Trend watch: Leveraging protein

Is inadequate protein intake the cause of globesity? This is an essential premise behind the concept of protein leveraging, one that offers interesting potential for the food industry.….

In its new “Talking Points” report, RaboResearch, Rabobank’s food and agribusiness division, highlights three questions the food industry should ask about protein leveraging and its importance in regulating the diet.

The idea of protein leverage, that our daily hunt for protein drives our overall eating patterns, has been circulating within nutrition science for some time but has yet to transition over into the food world.

The need for protein governs the overall eating patterns of humans and has an “outsized impact” on the number of calories we eat. According to consumer foods senior analyst Nicholas Fereday, who compiled the report, protein leverage suggests a plausible explanation for the impact of highly processed foods on health.

Protein leveraging was conceptualised in 2005 by entomologists David Rabuenheimer and Stephen Simpson while trying to discover how living things know what to eat. They found that the average proportion of calories from protein in the US gradually decreased from 14% in 1961 to 12.5% in 2000 — calories from fats and carbohydrates made up the difference.

Of particular relevance to the food industry is their heretical point that when it comes to explaining the dietary causes behind the rise in obesity, we may have possibly drawn the wrong conclusions.

By focusing too much on the rising consumption of fat and carbs, we have largely ignored the potential contributory role of protein in causing weight gain. And to take it a step further, to what extent does the way we regulate our consumption of protein help to explain why obesity rates have risen around the world?

Their research indicates that US citizens could only maintain their target protein consumption to increase total calorie intake, creating an energy surplus and subsequent weight gain. They posited that by overly focusing on the rise in consumption of fats and carbohydrates, the food industry had ignored the “potential contributory role of protein in causing weight gain.”

Another pressing concern is the extent to which the way we regulate protein consumption explains the high rates of obesity. They have refined their research to consider the implications and opportunities for the food industry.

The foundational premise of “protein leveraging” is that our strong regulation of protein drives the amount of food we eat, depending on the protein level in the diet. People eat food until their daily protein requirement is met, regardless of the number of calories consumed or total energy intake.

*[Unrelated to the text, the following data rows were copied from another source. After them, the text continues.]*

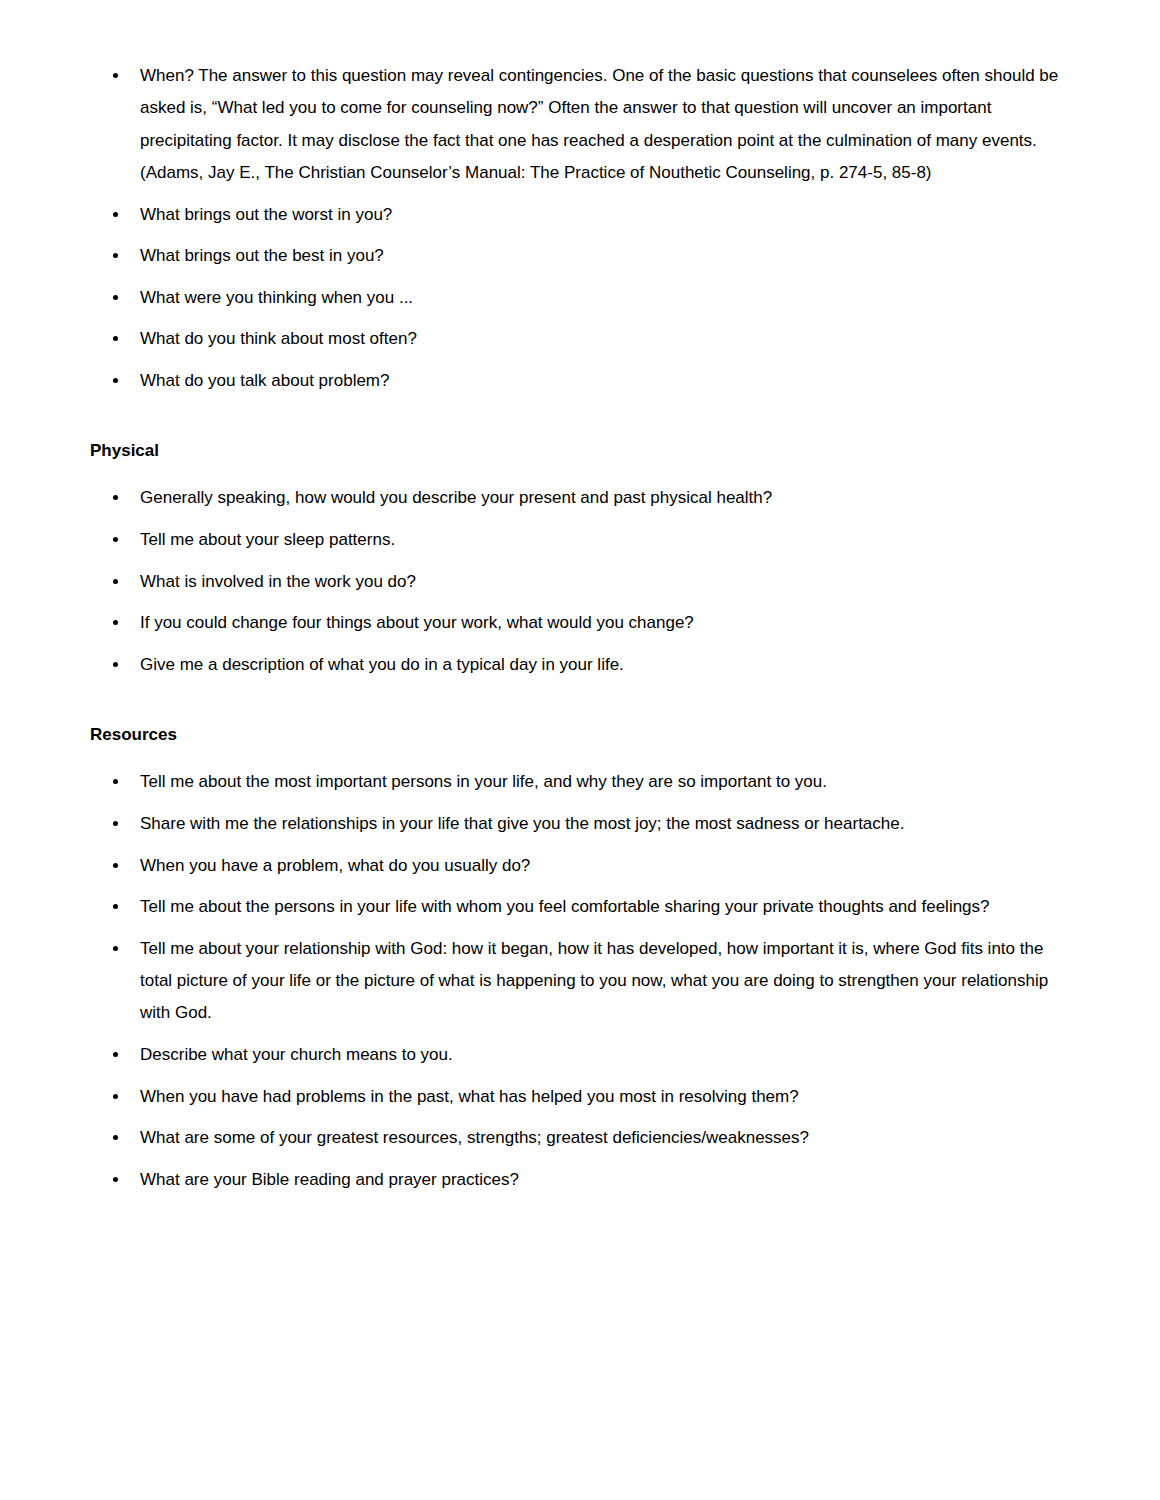When? The answer to this question may reveal contingencies. One of the basic questions that counselees often should be asked is, “What led you to come for counseling now?” Often the answer to that question will uncover an important precipitating factor. It may disclose the fact that one has reached a desperation point at the culmination of many events. (Adams, Jay E., The Christian Counselor’s Manual: The Practice of Nouthetic Counseling, p. 274-5, 85-8)
What brings out the worst in you?
What brings out the best in you?
What were you thinking when you ...
What do you think about most often?
What do you talk about problem?
Physical
Generally speaking, how would you describe your present and past physical health?
Tell me about your sleep patterns.
What is involved in the work you do?
If you could change four things about your work, what would you change?
Give me a description of what you do in a typical day in your life.
Resources
Tell me about the most important persons in your life, and why they are so important to you.
Share with me the relationships in your life that give you the most joy; the most sadness or heartache.
When you have a problem, what do you usually do?
Tell me about the persons in your life with whom you feel comfortable sharing your private thoughts and feelings?
Tell me about your relationship with God: how it began, how it has developed, how important it is, where God fits into the total picture of your life or the picture of what is happening to you now, what you are doing to strengthen your relationship with God.
Describe what your church means to you.
When you have had problems in the past, what has helped you most in resolving them?
What are some of your greatest resources, strengths; greatest deficiencies/weaknesses?
What are your Bible reading and prayer practices?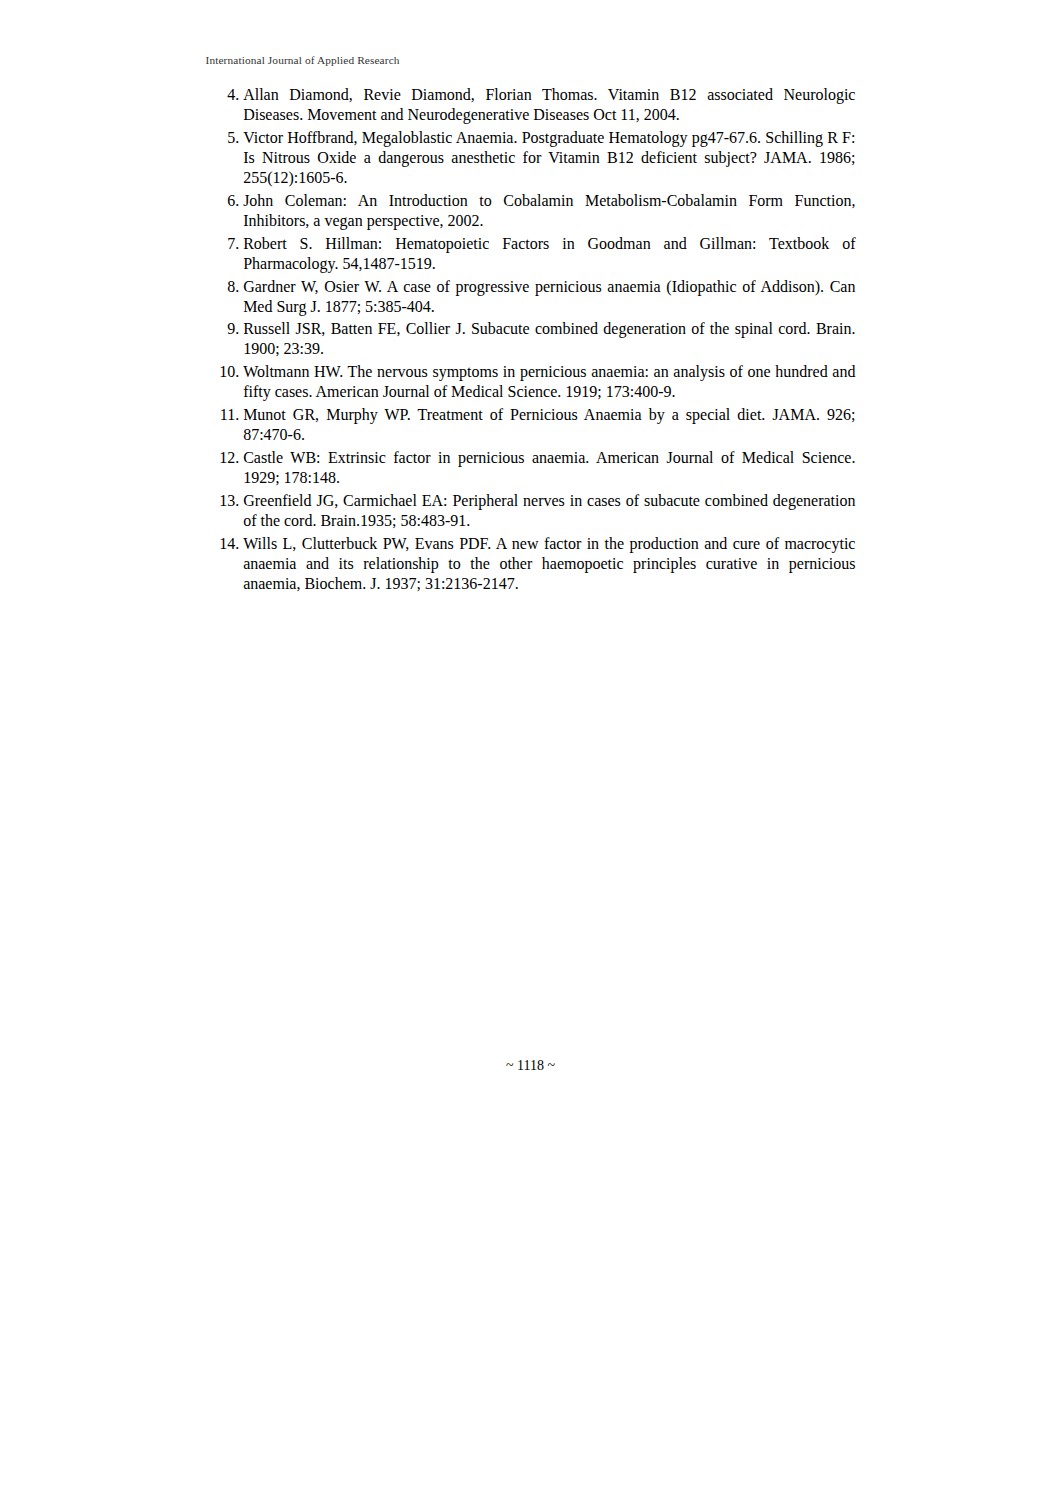International Journal of Applied Research
Allan Diamond, Revie Diamond, Florian Thomas. Vitamin B12 associated Neurologic Diseases. Movement and Neurodegenerative Diseases Oct 11, 2004.
Victor Hoffbrand, Megaloblastic Anaemia. Postgraduate Hematology pg47-67.6. Schilling R F: Is Nitrous Oxide a dangerous anesthetic for Vitamin B12 deficient subject? JAMA. 1986; 255(12):1605-6.
John Coleman: An Introduction to Cobalamin Metabolism-Cobalamin Form Function, Inhibitors, a vegan perspective, 2002.
Robert S. Hillman: Hematopoietic Factors in Goodman and Gillman: Textbook of Pharmacology. 54,1487-1519.
Gardner W, Osier W. A case of progressive pernicious anaemia (Idiopathic of Addison). Can Med Surg J. 1877; 5:385-404.
Russell JSR, Batten FE, Collier J. Subacute combined degeneration of the spinal cord. Brain. 1900; 23:39.
Woltmann HW. The nervous symptoms in pernicious anaemia: an analysis of one hundred and fifty cases. American Journal of Medical Science. 1919; 173:400-9.
Munot GR, Murphy WP. Treatment of Pernicious Anaemia by a special diet. JAMA. 926; 87:470-6.
Castle WB: Extrinsic factor in pernicious anaemia. American Journal of Medical Science. 1929; 178:148.
Greenfield JG, Carmichael EA: Peripheral nerves in cases of subacute combined degeneration of the cord. Brain.1935; 58:483-91.
Wills L, Clutterbuck PW, Evans PDF. A new factor in the production and cure of macrocytic anaemia and its relationship to the other haemopoetic principles curative in pernicious anaemia, Biochem. J. 1937; 31:2136-2147.
~ 1118 ~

“If consumers buy into the protein leverage concept, it could provide food companies with an answer to criticism around ultra-processed foods. If companies recognise that consumers want to prioritize protein in the future, they can work to reformulate their recipes and increase the amount of protein in their products,” the report states.

In this note, Fereday explains protein leverage and proposes three questions the food industry needs to start considering, in the expectation that the concept will gain wider recognition over time by consumers.